Locate every line in the data below that contains the string "funnet" and copy each one in full. Case matters.

Start of Recorded information

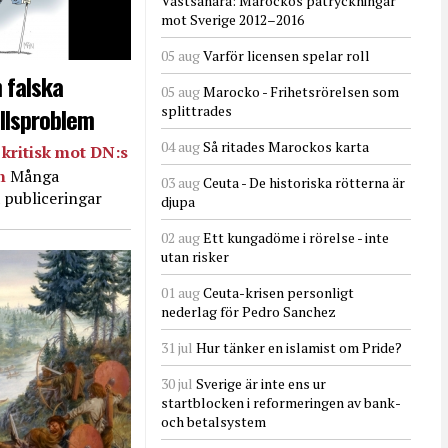
Västsahara: Marockos påtryckningar
mot Sverige 2012–2016
05 aug
Varför licensen spelar roll
 falska
05 aug
Marocko - Frihetsrörelsen som
llsproblem
splittrades
04 aug
Så ritades Marockos karta
kritisk mot DN:s
in
Många
03 aug
Ceuta - De historiska rötterna är
 publiceringar
djupa
02 aug
Ett kungadöme i rörelse - inte
utan risker
01 aug
Ceuta-krisen personligt
nederlag för Pedro Sanchez
31 jul
Hur tänker en islamist om Pride?
30 jul
Sverige är inte ens ur
startblocken i reformeringen av bank-
och betalsystem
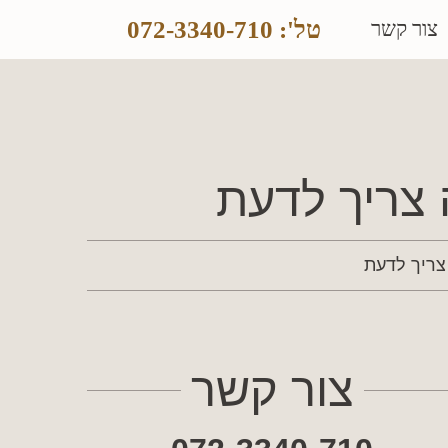
טל': 072-3340-710
צור קשר
צריך לדעת
צריך לדעת
צור קשר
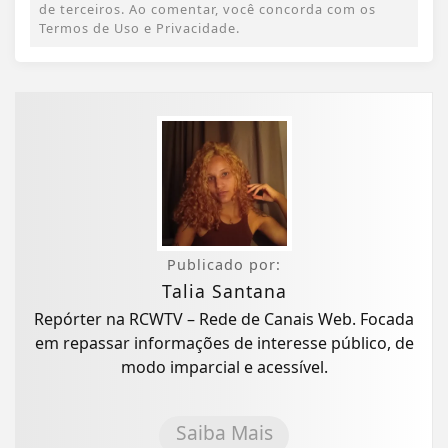
de terceiros. Ao comentar, você concorda com os
Termos de Uso e Privacidade.
Publicado por:
Talia Santana
Repórter na RCWTV – Rede de Canais Web. Focada
em repassar informações de interesse público, de
modo imparcial e acessível.
Saiba Mais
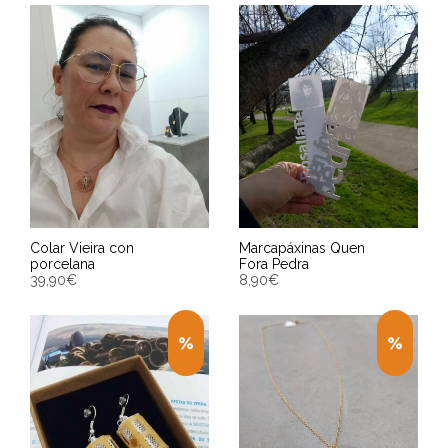
ENGADIR AO CARRIÑO
ENGADIR AO CARRIÑO
Entrega Estimada entre
Entrega Estimada entre
13/08/2026 - 15/08/2026
13/08/2026 - 15/08/2026
Colar Vieira con
Marcapáxinas Quen
porcelana
Fora Pedra
39,90
€
8,90
€
ENGADIR AO CARRIÑO
ENGADIR AO CARRIÑO
Entrega Estimada entre
Entrega Estimada entre
13/08/2026 - 15/08/2026
13/08/2026 - 15/08/2026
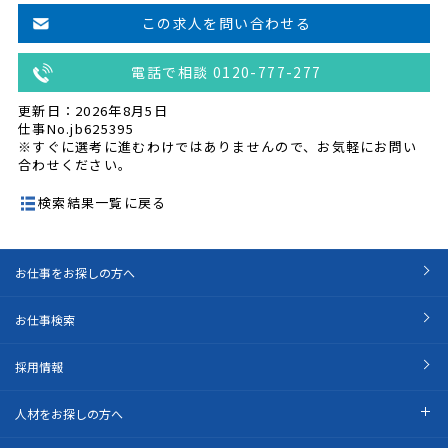
この求人を問い合わせる
電話で相談 0120-777-277
更新日：2026年8月5日
仕事No.jb625395
※すぐに選考に進むわけではありませんので、お気軽にお問い
合わせください。
検索結果一覧に戻る
お仕事をお探しの方へ
お仕事検索
採用情報
人材をお探しの方へ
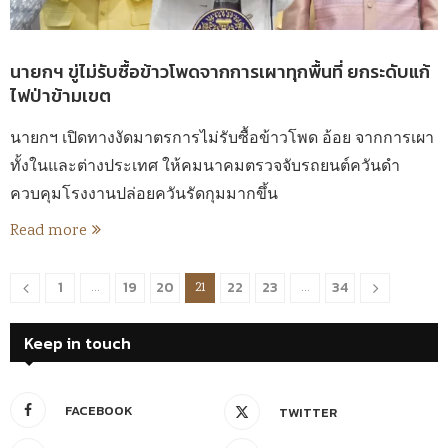
นายกฯ ขู่ไม่รับซื้อข้าวโพดจากการเผาทุกพื้นที่ ยกระดับแก้
ไฟป่าข้ามเขต
นายกฯ เปิดทางงัดมาตรการไม่รับซื้อข้าวโพด อ้อย จากการเผา
ทั้งในและต่างประเทศ ให้คมนาคมตรวจจับรถยนต์ควันดำ
ควบคุมโรงงานปล่อยควันรัดกุมมากขึ้น
Read more
1
19
20
22
23
34
…
21
…
Keep in touch
FACEBOOK
TWITTER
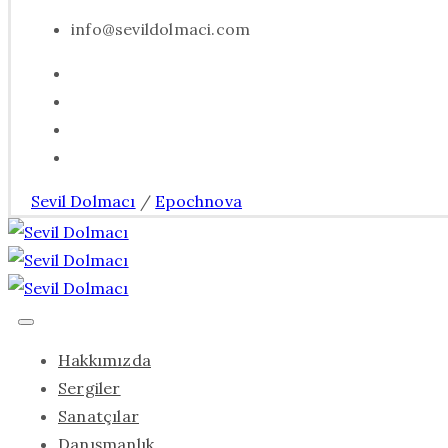
info@sevildolmaci.com
Sevil Dolmacı
/
Epochnova
Hakkımızda
Sergiler
Sanatçılar
Danışmanlık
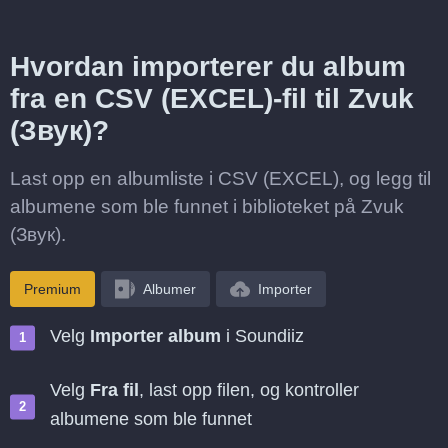
Hvordan importerer du album
fra en CSV (EXCEL)-fil til Zvuk
(Звук)?
Last opp en albumliste i CSV (EXCEL), og legg til
albumene som ble funnet i biblioteket på Zvuk
(Звук).
Premium
Albumer
Importer
Velg
Importer album
i Soundiiz
Velg
Fra fil
, last opp filen, og kontroller
albumene som ble funnet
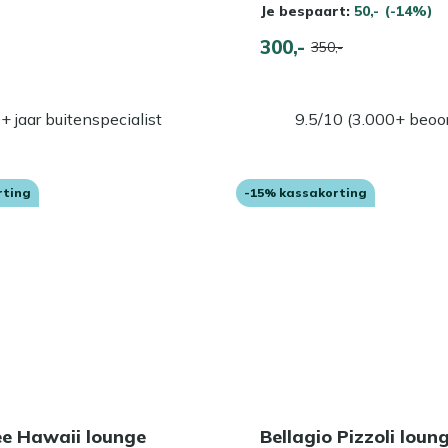
Je bespaart:
50,-
(-14%)
300,-
350,-
+ jaar buitenspecialist
9.5/10 (3.000+ beoo
rting
-15% kassakorting
ee Hawaii lounge
Bellagio Pizzoli loun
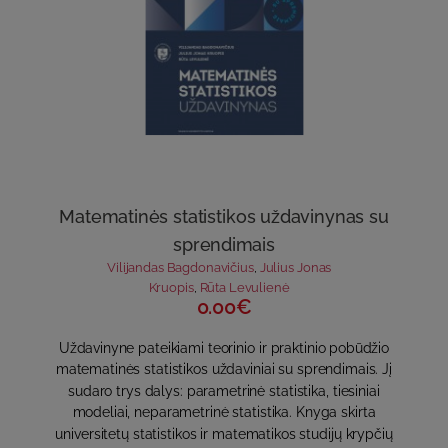
Matematinės statistikos uždavinynas su
sprendimais
Vilijandas Bagdonavičius
,
Julius Jonas
Kruopis
,
Rūta Levulienė
0.00€
Uždavinyne pateikiami teorinio ir praktinio pobūdžio
matematinės statistikos uždaviniai su sprendimais. Jį
sudaro trys dalys: parametrinė statistika, tiesiniai
modeliai, neparametrinė statistika. Knyga skirta
universitetų statistikos ir matematikos studijų krypčių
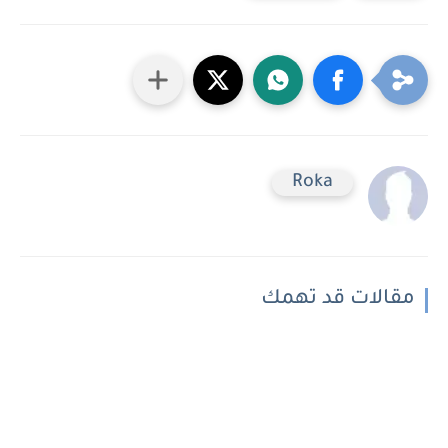
Roka
مقالات قد تهمك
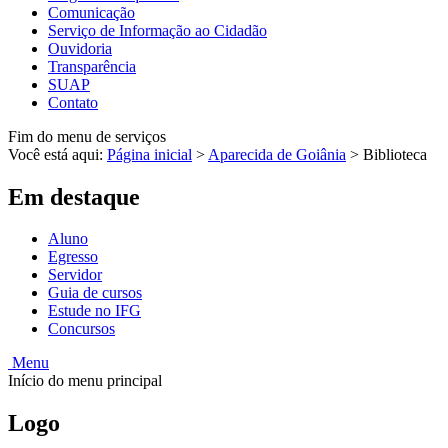
Comunicação
Serviço de Informação ao Cidadão
Ouvidoria
Transparência
SUAP
Contato
Fim do menu de serviços
Você está aqui:
Página inicial
>
Aparecida de Goiânia
>
Biblioteca
Em destaque
Aluno
Egresso
Servidor
Guia de cursos
Estude no IFG
Concursos
Menu
Início do menu principal
Logo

End of Recorded information

# Solved problem
albumene som ble funnet i biblioteket på Zvuk
albumene som ble funnet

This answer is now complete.